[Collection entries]
--- START ---
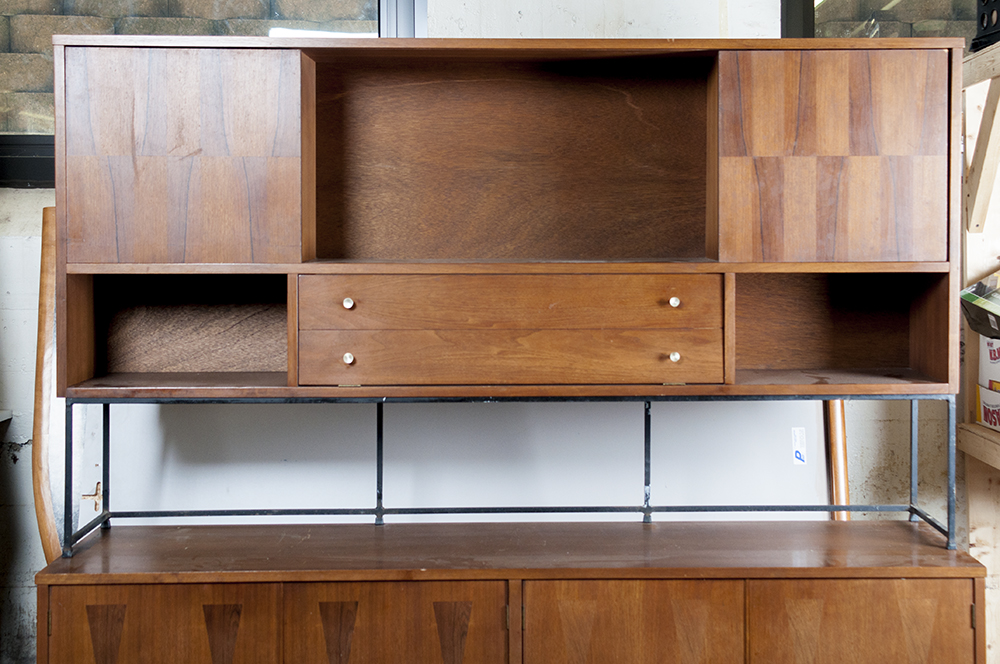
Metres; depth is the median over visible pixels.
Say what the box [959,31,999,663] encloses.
wooden shelf
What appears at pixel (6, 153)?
window
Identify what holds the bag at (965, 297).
on the cardboard box
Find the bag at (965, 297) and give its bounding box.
[960,268,999,340]
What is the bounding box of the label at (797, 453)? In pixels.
[791,427,807,465]
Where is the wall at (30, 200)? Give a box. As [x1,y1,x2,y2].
[0,0,991,661]
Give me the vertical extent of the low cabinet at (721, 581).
0.633 m
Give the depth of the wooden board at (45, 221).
3.03 m
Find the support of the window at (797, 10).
in the wall at (30, 200)
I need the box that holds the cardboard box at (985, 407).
[976,382,999,434]
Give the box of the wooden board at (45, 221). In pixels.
[32,207,62,564]
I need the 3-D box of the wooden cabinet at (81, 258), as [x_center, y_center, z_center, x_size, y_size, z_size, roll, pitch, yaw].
[-0.002,-0.090,2.755,1.624,0.651,0.358,0,1,-1]
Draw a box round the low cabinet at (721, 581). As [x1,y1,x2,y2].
[20,521,991,663]
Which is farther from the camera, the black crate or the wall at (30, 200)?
the wall at (30, 200)
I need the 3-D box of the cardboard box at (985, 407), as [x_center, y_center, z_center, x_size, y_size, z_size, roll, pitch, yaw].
[1.148,0.296,3.047,0.260,0.096,0.280,0,1,-1]
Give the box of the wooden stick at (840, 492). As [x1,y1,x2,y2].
[823,399,850,520]
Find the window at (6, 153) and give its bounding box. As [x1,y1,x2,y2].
[0,0,412,185]
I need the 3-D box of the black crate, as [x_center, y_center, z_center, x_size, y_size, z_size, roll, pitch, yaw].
[1.139,-0.608,2.976,0.292,0.282,0.362,0,1,-1]
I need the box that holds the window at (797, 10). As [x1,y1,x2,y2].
[782,0,990,47]
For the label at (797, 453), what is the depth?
3.10 m
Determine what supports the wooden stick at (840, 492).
on the floor
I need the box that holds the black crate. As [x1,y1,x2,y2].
[971,0,999,52]

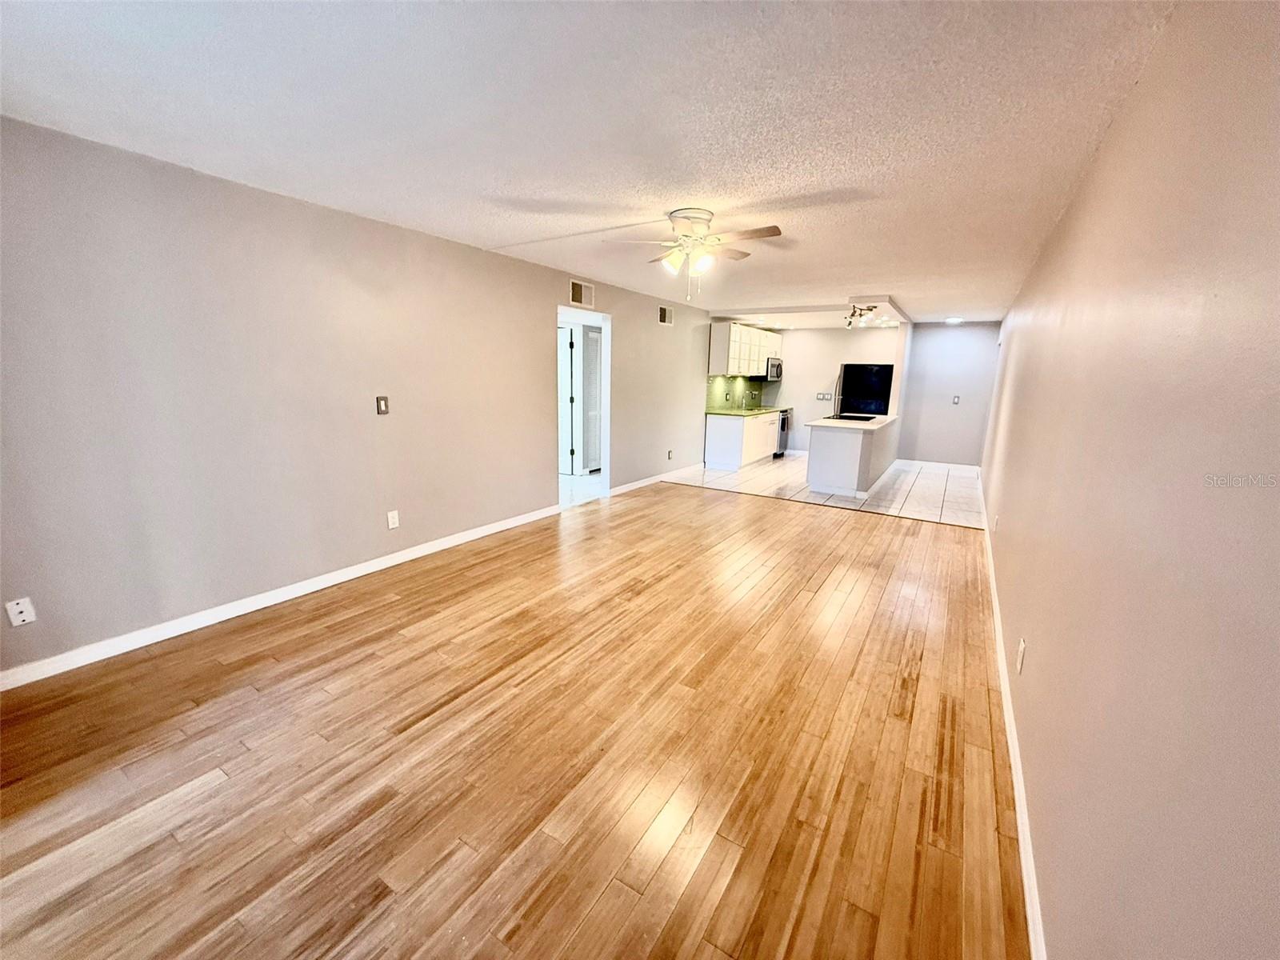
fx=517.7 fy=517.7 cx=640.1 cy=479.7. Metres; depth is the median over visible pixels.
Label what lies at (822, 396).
light switch
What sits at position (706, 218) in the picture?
ceiling fan
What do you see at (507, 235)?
ceiling
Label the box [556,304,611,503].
doorway
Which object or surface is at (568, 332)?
door
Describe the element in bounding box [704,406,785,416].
countertop
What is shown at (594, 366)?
louvered door
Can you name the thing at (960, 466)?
baseboard
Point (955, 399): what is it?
light switch
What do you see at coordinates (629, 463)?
left wall
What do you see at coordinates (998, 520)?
wall outlet
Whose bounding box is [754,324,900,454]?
kitchen back wall
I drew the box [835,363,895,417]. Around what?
refrigerator
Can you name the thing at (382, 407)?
light switch
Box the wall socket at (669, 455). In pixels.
[666,448,674,459]
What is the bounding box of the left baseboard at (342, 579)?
[0,503,559,690]
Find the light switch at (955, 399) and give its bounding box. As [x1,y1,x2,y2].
[951,394,960,404]
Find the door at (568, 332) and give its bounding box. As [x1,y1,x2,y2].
[559,321,576,476]
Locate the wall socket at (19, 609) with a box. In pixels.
[4,596,36,626]
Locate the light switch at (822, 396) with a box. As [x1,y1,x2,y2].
[815,391,832,400]
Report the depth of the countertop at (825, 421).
6.79 m
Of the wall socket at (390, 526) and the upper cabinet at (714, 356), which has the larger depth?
the upper cabinet at (714, 356)
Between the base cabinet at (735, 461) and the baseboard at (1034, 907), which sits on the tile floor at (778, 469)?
the base cabinet at (735, 461)
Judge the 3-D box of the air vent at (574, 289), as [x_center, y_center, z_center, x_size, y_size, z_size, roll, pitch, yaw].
[-0.596,-1.914,5.322,0.014,0.234,0.371,8,14,31]
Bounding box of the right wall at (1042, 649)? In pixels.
[983,0,1279,959]
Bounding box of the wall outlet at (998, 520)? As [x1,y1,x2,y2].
[992,512,1000,531]
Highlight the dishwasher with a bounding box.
[775,407,791,457]
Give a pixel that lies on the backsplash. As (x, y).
(719, 391)
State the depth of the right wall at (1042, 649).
1.01 m
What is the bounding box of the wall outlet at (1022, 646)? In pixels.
[1016,638,1026,673]
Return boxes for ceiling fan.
[604,208,783,298]
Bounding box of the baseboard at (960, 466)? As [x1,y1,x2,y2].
[896,458,977,472]
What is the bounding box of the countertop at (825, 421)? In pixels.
[808,412,896,429]
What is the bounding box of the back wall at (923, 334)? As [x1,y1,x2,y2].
[897,320,1001,467]
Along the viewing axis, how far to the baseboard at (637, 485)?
6.96 m
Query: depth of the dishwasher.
9.40 m
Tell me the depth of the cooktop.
7.45 m
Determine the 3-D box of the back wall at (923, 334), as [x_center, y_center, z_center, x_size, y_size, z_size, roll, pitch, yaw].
[5.096,-1.382,8.571,1.489,2.417,0.123,8,14,31]
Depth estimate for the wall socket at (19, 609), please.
2.32 m
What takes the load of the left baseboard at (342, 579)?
attached to the left wall at (629, 463)
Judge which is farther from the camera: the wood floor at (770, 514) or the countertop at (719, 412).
the countertop at (719, 412)
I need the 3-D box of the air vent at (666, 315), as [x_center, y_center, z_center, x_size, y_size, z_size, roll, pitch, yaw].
[0.346,-2.141,6.749,0.013,0.221,0.335,8,14,31]
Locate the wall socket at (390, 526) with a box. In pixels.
[386,509,399,529]
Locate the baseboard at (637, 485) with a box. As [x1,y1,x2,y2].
[608,464,699,495]
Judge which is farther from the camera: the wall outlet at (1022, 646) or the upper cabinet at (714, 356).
the upper cabinet at (714, 356)
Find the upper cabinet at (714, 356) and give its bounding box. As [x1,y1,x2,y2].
[706,321,782,376]
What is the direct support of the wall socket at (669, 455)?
attached to the left wall at (629, 463)
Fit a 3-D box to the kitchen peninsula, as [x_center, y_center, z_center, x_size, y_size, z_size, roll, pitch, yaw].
[3.013,-0.416,7.379,0.861,0.892,2.134,8,14,31]
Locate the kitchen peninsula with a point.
(830, 439)
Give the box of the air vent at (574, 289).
[568,278,595,306]
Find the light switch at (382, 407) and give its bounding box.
[375,395,389,414]
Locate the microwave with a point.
(780, 366)
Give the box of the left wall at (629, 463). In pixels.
[0,116,712,679]
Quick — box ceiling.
[0,0,1179,322]
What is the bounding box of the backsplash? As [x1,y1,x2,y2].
[705,375,767,410]
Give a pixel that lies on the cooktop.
(854, 418)
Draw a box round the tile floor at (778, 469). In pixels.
[662,453,983,528]
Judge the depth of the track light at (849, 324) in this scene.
6.73 m
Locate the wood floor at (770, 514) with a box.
[0,480,1024,959]
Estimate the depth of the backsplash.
9.30 m
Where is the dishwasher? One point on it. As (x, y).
(782, 426)
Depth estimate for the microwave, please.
9.18 m
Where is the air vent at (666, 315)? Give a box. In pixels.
[658,304,674,325]
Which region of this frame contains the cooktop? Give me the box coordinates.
[827,412,876,421]
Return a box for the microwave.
[764,356,783,380]
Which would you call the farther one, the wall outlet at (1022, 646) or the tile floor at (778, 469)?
the tile floor at (778, 469)
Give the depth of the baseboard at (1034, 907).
1.79 m
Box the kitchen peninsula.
[804,416,896,495]
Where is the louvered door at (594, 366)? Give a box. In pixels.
[581,323,602,471]
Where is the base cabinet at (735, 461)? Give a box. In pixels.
[703,409,781,470]
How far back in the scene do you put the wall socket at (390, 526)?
3.83 m
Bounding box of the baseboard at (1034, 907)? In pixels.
[977,476,1046,959]
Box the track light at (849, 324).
[844,302,882,327]

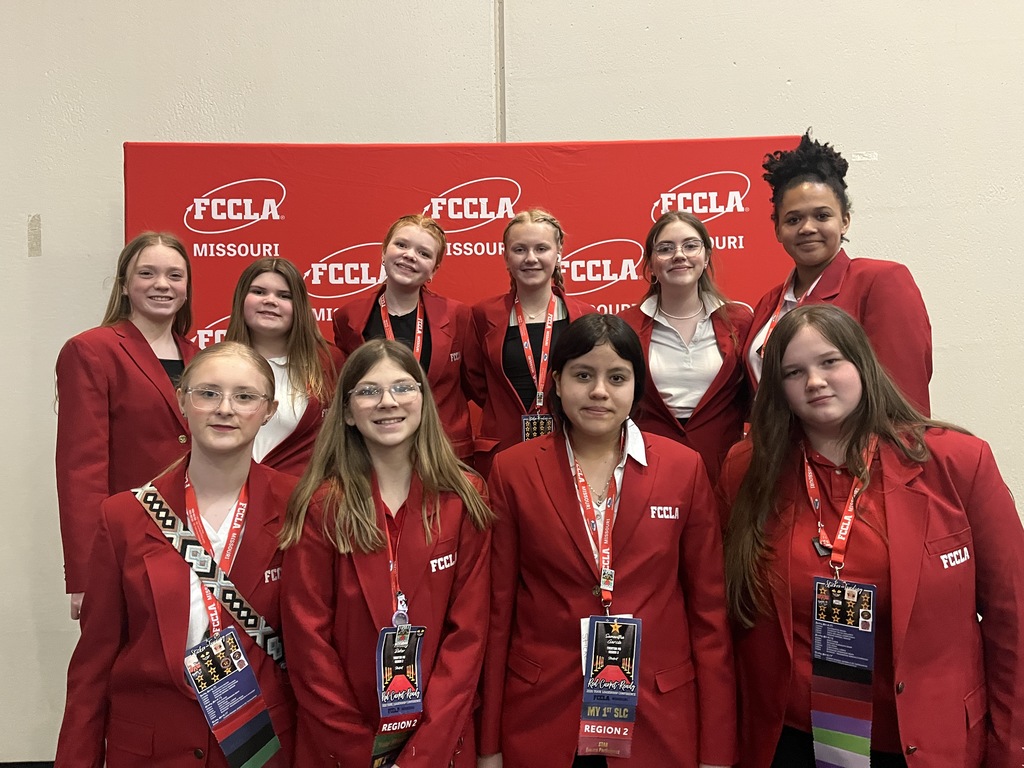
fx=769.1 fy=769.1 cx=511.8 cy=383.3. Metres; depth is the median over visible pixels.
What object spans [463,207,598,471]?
girl
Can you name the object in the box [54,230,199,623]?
girl
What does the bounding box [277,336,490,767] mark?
girl
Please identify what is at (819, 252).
woman
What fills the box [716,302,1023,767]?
girl
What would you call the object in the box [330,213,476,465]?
girl
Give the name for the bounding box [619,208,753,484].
woman
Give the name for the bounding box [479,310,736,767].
girl
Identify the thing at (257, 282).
girl
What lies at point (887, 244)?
wall
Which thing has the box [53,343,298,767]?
girl
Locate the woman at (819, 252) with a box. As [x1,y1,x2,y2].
[742,132,931,420]
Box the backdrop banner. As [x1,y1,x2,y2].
[123,136,802,453]
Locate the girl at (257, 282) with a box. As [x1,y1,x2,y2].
[224,254,343,478]
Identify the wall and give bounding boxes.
[0,0,1023,765]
--- END ---
• [Task item]: Where in the entries does the word "over" occur? Copy out each line that has it.

• [Result below]:
Metres; depth is the median over visible pixels.
fx=517.7 fy=517.7 cx=640.1 cy=479.7. Metres; depth is the median over visible pixels.
fx=769.1 fy=769.1 cx=511.8 cy=383.3. Metres; depth is the median over visible pixels.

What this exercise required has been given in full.